Efficacy and Safety of Angiotensin-Converting Enzyme Inhibitors in Combination with Angiotensin-Receptor Blockers in Nondiabetic Chronic Kidney Disease: A Systematic Review and Meta-Analysis.Curr Med Chem. 2021; 28(38):7961-7973.CM
It is unclear whether angiotensin-converting enzyme inhibitors (ACEIs) in combination with angiotensin-receptor blockers (ARBs) are superior to ACEIs or ARBs alone in the treatment of nondiabetic chronic kidney disease (CKD).
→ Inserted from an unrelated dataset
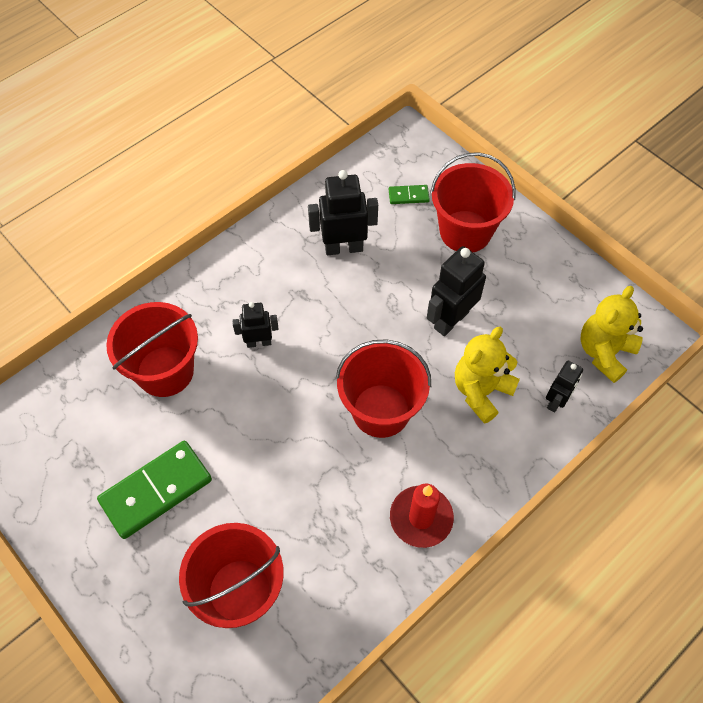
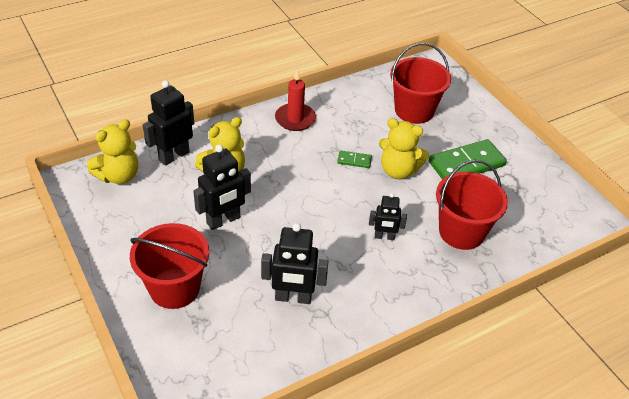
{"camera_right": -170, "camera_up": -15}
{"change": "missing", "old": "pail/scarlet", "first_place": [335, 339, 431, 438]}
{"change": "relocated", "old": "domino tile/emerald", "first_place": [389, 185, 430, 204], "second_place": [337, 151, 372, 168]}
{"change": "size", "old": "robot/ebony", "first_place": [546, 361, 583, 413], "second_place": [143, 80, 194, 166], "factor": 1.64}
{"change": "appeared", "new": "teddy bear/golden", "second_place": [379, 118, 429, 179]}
The present meta-analysis was designed to assess the efficacy and safety of ACEIs in combination with ARBs in nondiabetic CKD.
The PubMed, Embase, and Cochrane Library databases were searched to identify randomized controlled trials (RCTs) published prior to March 2020. A random-effects model was used to calculate the effect sizes of eligible studies.
The present meta-analysis of 20 RCTs encompassing 1,398 patients with nondiabetic CKD demonstrated that ACEIs in combination with ARBs were superior to ACEIs or ARBs alone in reducing urine albumin excretion (SMD, -0.69; 95% CI, -1.13 to -0.25; P=0.002), urine protein excretion (SMD, -0.34; 95% CI, -0.46 to -0.23; P<0.001), and blood pressure (systolic blood pressure: WMD, -1.43; 95% CI, -2.42 to -0.44; P=0.005; diastolic blood pressure: WMD, -1.85; 95% CI, -2.67 to -1.04; P<0.001) without decreasing glomerular filtration rate (SMD, -0.07; 95% CI, -0.20 to 0.06; P=0.30) or increasing incidences of hyperkalaemia (RR, 1.70; 95% CI, 0.47 to 6.11; P=0.42) and hypotension (RR, 1.80; 95% CI, 0.67 to 4.86; P=0.25).
Compared with ACEIs or ARBs alone, ACEIs in combination with ARBs are effective and safe in the treatment of nondiabetic CKD. ACEIs combined with ARBs may be a better choice to reduce proteinuria as long as they can be tolerated.